Task prompt →
Exactly as written, return every line of the data below.

- Opening Delimiter -

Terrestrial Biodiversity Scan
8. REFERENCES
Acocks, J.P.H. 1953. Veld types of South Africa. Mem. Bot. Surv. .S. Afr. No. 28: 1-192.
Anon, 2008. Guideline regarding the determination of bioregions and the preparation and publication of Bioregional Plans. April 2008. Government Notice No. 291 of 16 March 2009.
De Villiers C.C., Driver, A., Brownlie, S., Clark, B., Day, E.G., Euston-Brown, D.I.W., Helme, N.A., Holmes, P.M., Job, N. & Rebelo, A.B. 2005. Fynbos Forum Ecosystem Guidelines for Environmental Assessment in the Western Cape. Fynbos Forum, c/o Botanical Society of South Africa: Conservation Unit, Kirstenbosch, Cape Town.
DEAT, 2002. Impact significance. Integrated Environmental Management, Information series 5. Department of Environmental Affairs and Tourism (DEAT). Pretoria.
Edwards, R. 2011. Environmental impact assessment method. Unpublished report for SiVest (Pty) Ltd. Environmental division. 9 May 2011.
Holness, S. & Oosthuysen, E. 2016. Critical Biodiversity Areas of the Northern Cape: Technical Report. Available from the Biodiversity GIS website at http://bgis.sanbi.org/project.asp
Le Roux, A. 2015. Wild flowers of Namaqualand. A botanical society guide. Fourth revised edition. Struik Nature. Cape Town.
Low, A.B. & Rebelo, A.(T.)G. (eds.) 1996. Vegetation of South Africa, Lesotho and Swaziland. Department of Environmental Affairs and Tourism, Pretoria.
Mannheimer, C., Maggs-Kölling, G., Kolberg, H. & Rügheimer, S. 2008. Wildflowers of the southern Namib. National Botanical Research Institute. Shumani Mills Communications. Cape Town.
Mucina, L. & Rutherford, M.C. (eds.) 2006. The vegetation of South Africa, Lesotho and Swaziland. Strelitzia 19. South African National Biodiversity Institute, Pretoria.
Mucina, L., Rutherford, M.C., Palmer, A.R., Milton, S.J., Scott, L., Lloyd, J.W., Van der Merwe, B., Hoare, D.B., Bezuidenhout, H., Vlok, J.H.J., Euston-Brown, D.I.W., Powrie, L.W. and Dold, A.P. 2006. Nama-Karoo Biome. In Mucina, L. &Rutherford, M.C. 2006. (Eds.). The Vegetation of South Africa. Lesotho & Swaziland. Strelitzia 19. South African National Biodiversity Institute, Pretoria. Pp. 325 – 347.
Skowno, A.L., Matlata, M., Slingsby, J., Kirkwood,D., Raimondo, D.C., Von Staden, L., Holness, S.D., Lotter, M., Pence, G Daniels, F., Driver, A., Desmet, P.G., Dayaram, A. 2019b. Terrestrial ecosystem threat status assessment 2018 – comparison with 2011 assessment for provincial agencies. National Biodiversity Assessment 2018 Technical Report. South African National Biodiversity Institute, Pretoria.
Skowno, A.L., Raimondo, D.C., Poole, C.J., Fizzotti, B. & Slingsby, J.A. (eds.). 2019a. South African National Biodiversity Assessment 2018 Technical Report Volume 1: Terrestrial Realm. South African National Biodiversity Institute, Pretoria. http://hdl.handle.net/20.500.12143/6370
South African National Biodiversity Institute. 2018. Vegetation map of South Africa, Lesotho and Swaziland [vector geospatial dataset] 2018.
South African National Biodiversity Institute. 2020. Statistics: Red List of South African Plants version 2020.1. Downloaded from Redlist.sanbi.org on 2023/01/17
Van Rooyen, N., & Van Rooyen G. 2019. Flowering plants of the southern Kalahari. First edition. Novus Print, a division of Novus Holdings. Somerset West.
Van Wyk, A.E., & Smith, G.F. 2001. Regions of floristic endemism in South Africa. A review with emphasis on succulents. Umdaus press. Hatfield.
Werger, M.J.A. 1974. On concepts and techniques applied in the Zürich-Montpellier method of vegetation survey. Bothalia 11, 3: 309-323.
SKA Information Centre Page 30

- Closing Delimiter -

Result →
Terrestrial Biodiversity Scan
8. REFERENCES
Acocks, J.P.H. 1953. Veld types of South Africa. Mem. Bot. Surv. .S. Afr. No. 28: 1-192.
Anon, 2008. Guideline regarding the determination of bioregions and the preparation and publication of Bioregional Plans. April 2008. Government Notice No. 291 of 16 March 2009.
De Villiers C.C., Driver, A., Brownlie, S., Clark, B., Day, E.G., Euston-Brown, D.I.W., Helme, N.A., Holmes, P.M., Job, N. & Rebelo, A.B. 2005. Fynbos Forum Ecosystem Guidelines for Environmental Assessment in the Western Cape. Fynbos Forum, c/o Botanical Society of South Africa: Conservation Unit, Kirstenbosch, Cape Town.
DEAT, 2002. Impact significance. Integrated Environmental Management, Information series 5. Department of Environmental Affairs and Tourism (DEAT). Pretoria.
Edwards, R. 2011. Environmental impact assessment method. Unpublished report for SiVest (Pty) Ltd. Environmental division. 9 May 2011.
Holness, S. & Oosthuysen, E. 2016. Critical Biodiversity Areas of the Northern Cape: Technical Report. Available from the Biodiversity GIS website at http://bgis.sanbi.org/project.asp
Le Roux, A. 2015. Wild flowers of Namaqualand. A botanical society guide. Fourth revised edition. Struik Nature. Cape Town.
Low, A.B. & Rebelo, A.(T.)G. (eds.) 1996. Vegetation of South Africa, Lesotho and Swaziland. Department of Environmental Affairs and Tourism, Pretoria.
Mannheimer, C., Maggs-Kölling, G., Kolberg, H. & Rügheimer, S. 2008. Wildflowers of the southern Namib. National Botanical Research Institute. Shumani Mills Communications. Cape Town.
Mucina, L. & Rutherford, M.C. (eds.) 2006. The vegetation of South Africa, Lesotho and Swaziland. Strelitzia 19. South African National Biodiversity Institute, Pretoria.
Mucina, L., Rutherford, M.C., Palmer, A.R., Milton, S.J., Scott, L., Lloyd, J.W., Van der Merwe, B., Hoare, D.B., Bezuidenhout, H., Vlok, J.H.J., Euston-Brown, D.I.W., Powrie, L.W. and Dold, A.P. 2006. Nama-Karoo Biome. In Mucina, L. &Rutherford, M.C. 2006. (Eds.). The Vegetation of South Africa. Lesotho & Swaziland. Strelitzia 19. South African National Biodiversity Institute, Pretoria. Pp. 325 – 347.
Skowno, A.L., Matlata, M., Slingsby, J., Kirkwood,D., Raimondo, D.C., Von Staden, L., Holness, S.D., Lotter, M., Pence, G Daniels, F., Driver, A., Desmet, P.G., Dayaram, A. 2019b. Terrestrial ecosystem threat status assessment 2018 – comparison with 2011 assessment for provincial agencies. National Biodiversity Assessment 2018 Technical Report. South African National Biodiversity Institute, Pretoria.
Skowno, A.L., Raimondo, D.C., Poole, C.J., Fizzotti, B. & Slingsby, J.A. (eds.). 2019a. South African National Biodiversity Assessment 2018 Technical Report Volume 1: Terrestrial Realm. South African National Biodiversity Institute, Pretoria. http://hdl.handle.net/20.500.12143/6370
South African National Biodiversity Institute. 2018. Vegetation map of South Africa, Lesotho and Swaziland [vector geospatial dataset] 2018.
South African National Biodiversity Institute. 2020. Statistics: Red List of South African Plants version 2020.1. Downloaded from Redlist.sanbi.org on 2023/01/17
Van Rooyen, N., & Van Rooyen G. 2019. Flowering plants of the southern Kalahari. First edition. Novus Print, a division of Novus Holdings. Somerset West.
Van Wyk, A.E., & Smith, G.F. 2001. Regions of floristic endemism in South Africa. A review with emphasis on succulents. Umdaus press. Hatfield.
Werger, M.J.A. 1974. On concepts and techniques applied in the Zürich-Montpellier method of vegetation survey. Bothalia 11, 3: 309-323.
SKA Information Centre Page 30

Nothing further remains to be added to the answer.